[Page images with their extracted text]
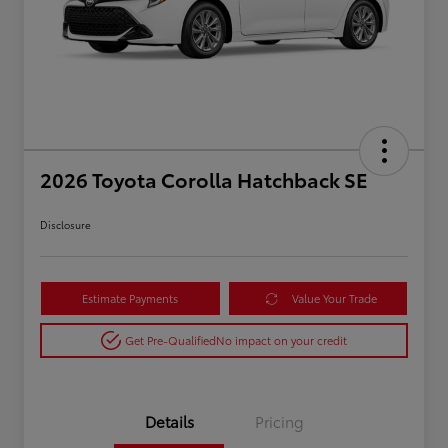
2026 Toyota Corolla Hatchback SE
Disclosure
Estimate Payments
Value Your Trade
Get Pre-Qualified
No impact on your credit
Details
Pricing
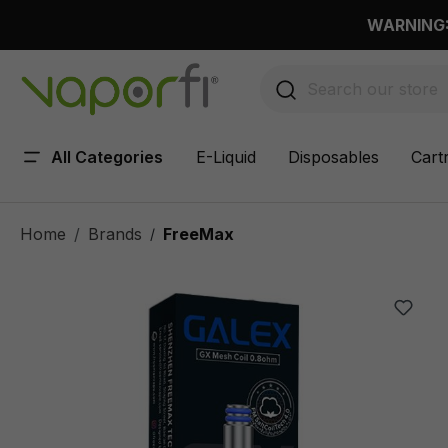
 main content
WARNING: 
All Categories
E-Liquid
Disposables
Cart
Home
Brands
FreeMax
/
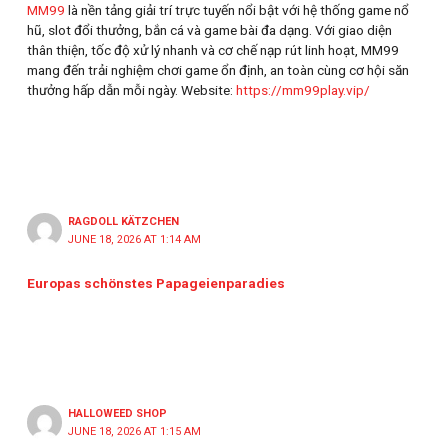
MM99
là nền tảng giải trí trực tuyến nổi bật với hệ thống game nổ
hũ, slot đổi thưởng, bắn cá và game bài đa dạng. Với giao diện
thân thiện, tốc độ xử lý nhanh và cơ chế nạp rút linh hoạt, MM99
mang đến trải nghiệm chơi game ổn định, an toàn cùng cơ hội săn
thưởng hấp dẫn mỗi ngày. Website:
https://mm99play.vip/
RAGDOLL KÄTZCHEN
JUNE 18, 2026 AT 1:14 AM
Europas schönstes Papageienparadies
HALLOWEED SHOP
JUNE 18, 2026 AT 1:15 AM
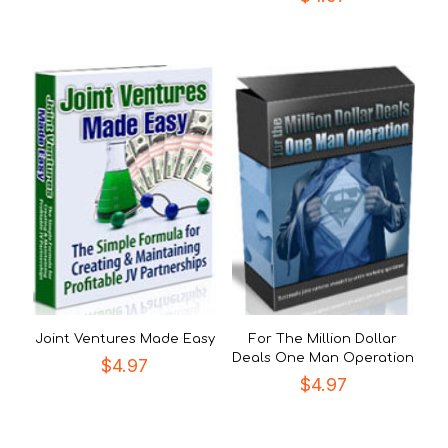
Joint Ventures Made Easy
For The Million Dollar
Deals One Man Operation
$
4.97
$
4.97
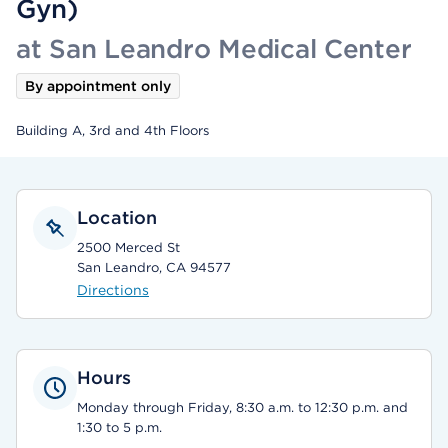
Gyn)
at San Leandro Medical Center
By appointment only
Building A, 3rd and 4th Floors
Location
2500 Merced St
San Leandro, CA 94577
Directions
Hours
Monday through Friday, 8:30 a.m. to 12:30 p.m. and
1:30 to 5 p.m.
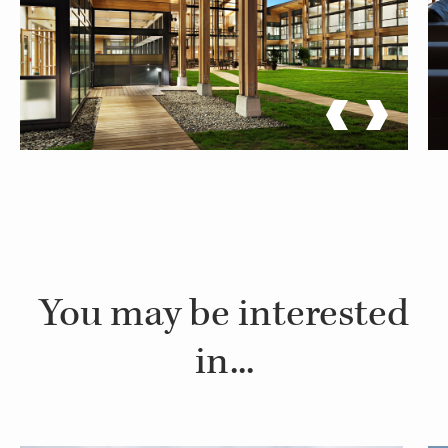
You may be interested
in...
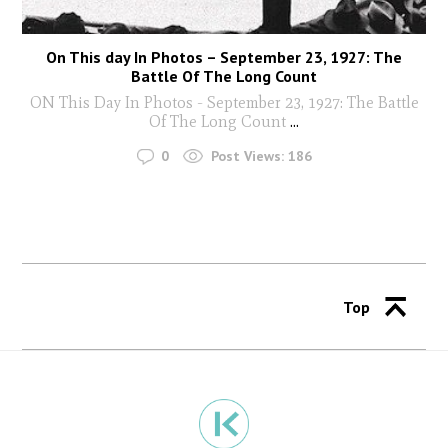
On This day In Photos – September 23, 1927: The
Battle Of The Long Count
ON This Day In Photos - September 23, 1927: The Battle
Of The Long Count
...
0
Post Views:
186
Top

**TASK DIRECTIONS:**
Copy the text lines of the listing above verbatim, from the first page through the last. Leave out the picture markers.

**YOUR SOLUTION:**
2026 Toyota Corolla Hatchback SE
Disclosure
Estimate Payments
Value Your Trade
Get Pre-Qualified
No impact on your credit
Details
Pricing
 main content
WARNING: 
All Categories
E-Liquid
Disposables
Cart
Home
Brands
FreeMax
/
MM99
là nền tảng giải trí trực tuyến nổi bật với hệ thống game nổ
hũ, slot đổi thưởng, bắn cá và game bài đa dạng. Với giao diện
thân thiện, tốc độ xử lý nhanh và cơ chế nạp rút linh hoạt, MM99
mang đến trải nghiệm chơi game ổn định, an toàn cùng cơ hội săn
thưởng hấp dẫn mỗi ngày. Website:
https://mm99play.vip/
RAGDOLL KÄTZCHEN
JUNE 18, 2026 AT 1:14 AM
Europas schönstes Papageienparadies
HALLOWEED SHOP
JUNE 18, 2026 AT 1:15 AM
Joint Ventures Made Easy
For The Million Dollar
Deals One Man Operation
$
4.97
$
4.97
Gyn)
at San Leandro Medical Center
By appointment only
Building A, 3rd and 4th Floors
Location
2500 Merced St
San Leandro, CA 94577
Directions
Hours
Monday through Friday, 8:30 a.m. to 12:30 p.m. and
1:30 to 5 p.m.
You may be interested
in...
On This day In Photos – September 23, 1927: The
Battle Of The Long Count
ON This Day In Photos - September 23, 1927: The Battle
Of The Long Count
...
0
Post Views:
186
Top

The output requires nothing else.